The Parts ConneXion mod involves replacement of the stock 6N3 main (not headphone) output pair with Western Electric 396As. It also upgrades the four stock OPA 2604s to proprietary OPA 627 adaptor pcbs. In the power supply, the mod entails 9 ultra-fast, soft recovery Hexfred International Rectifier and Fred Vishay-Telefunken diodes; 2 Black Gate electrolytic capacitors and 4 Auricap metalized polypropylene bypass capacitors.
For the valved output stage? 18 Audio Note Tantalum 0.5 and 1 watt resistors in the signal path; 4 Black Gate standard-grade electrolytic output coupling capacitors and 2 Auricap metalized polypropylene coupling bypass capacitors. For the solid-state direct stage? 14 Riken Ohm Japanese 0.5-watt, gold-lead carbon resistors in the signal path; 4 Black Gate standard-grade electrolytic output coupling caps; 6 Burr Brown high-performance, audio-grade dual OPA 2134 op amps.
Additionally, the Parts ConneXion installs 4 feet of Cardas coaxial 21 awg shielded output wire; 2 sheets of Soundcoat dampening for the internal chassis; and TRT silver-content wonder solder for all modification joints.
This mod takes 7 hours to perform and upholds the 12-month factory warranty.

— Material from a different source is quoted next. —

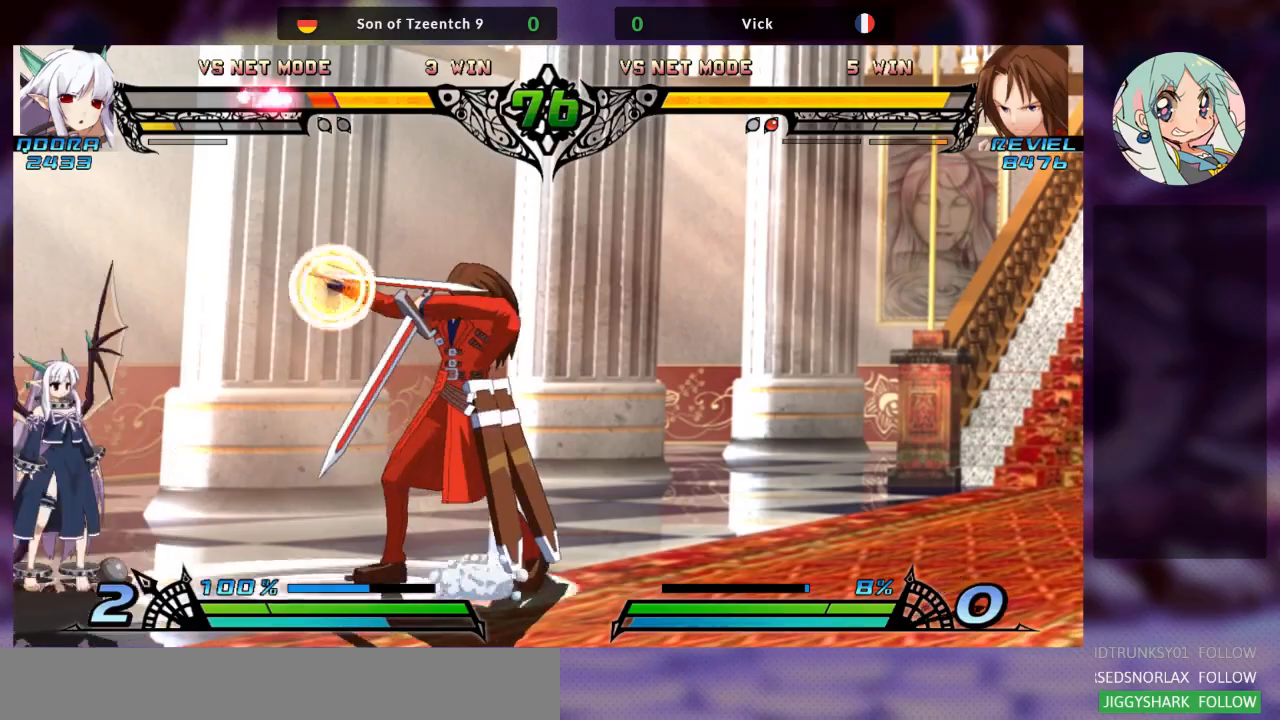
{"dt_ms": 500, "buttons": [], "left_stick": "left", "events": [[300, "left_stick", "left"], [367, "left_stick", "center"], [467, "left_stick", "left"]]}
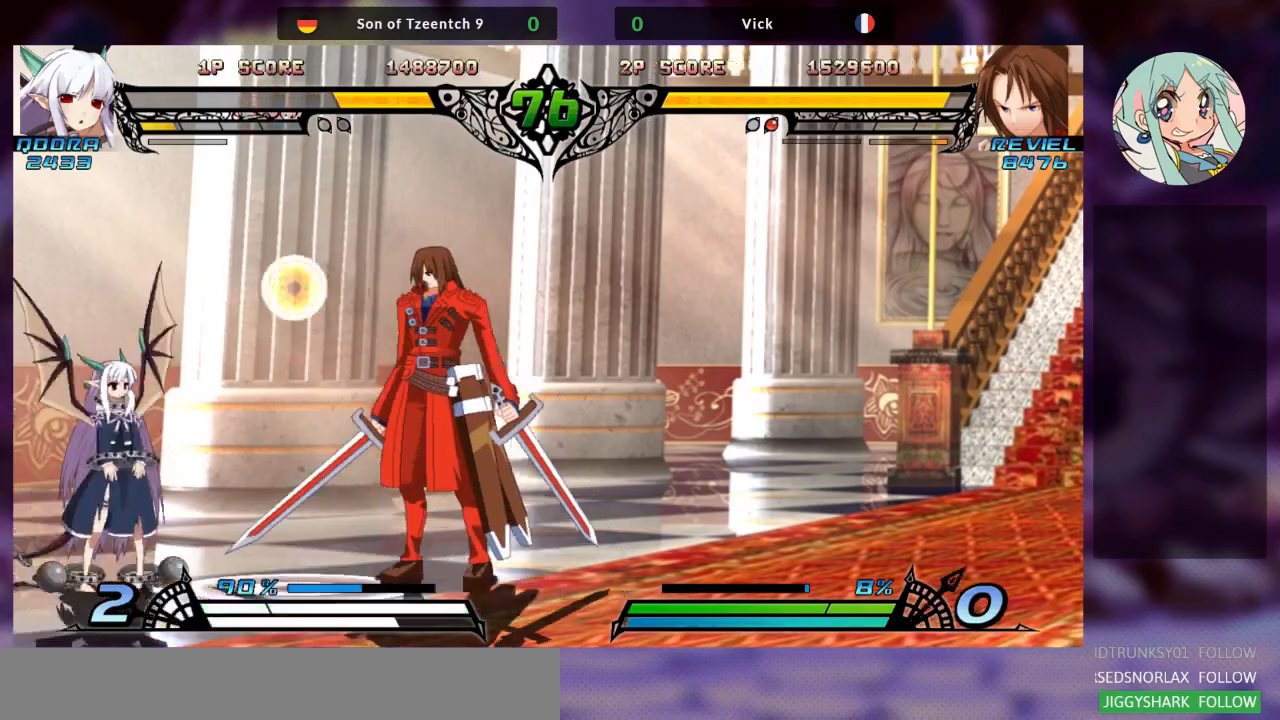
{"dt_ms": 500, "buttons": [], "left_stick": "down-right", "events": [[67, "SQUARE", "down"], [133, "left_stick", "down-right"], [200, "SQUARE", "up"], [333, "SQUARE", "down"], [433, "SQUARE", "up"]]}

As with the already reviewed Jolida JD-100 and Music Hall CD-25, this modified Shanling T-100 is a special Graham Company exclusive with the Parts ConneXion. Atlanta-based, it sells completely modified, brand-new units for $2,690 plus shipping. Or, it arranges for retroactively installed mods at $1,200. Since the stock T-100 retails for $1,995 through Music Hall, acquiring an already-modded player through the Graham Company equals a $500 savings over contacting Graham's Walter Liederman for this particular upgrade at a later time.
Some easily seen modification changes are the big yellow Auricap bypass caps in the upper central sector; the resistor upgrades around the four upright silver-bottom storage caps in the middle right; the four OPA627 adaptor pcbs around the six yellow lateral caps in the lower right-hand corner; the six OPA 2134 chips divided by heat sinks in the lower left-hand corner; the output hookup wire in the upper right-hand corner.
But enough window shopping already. How well does this machine carve the digital tracks?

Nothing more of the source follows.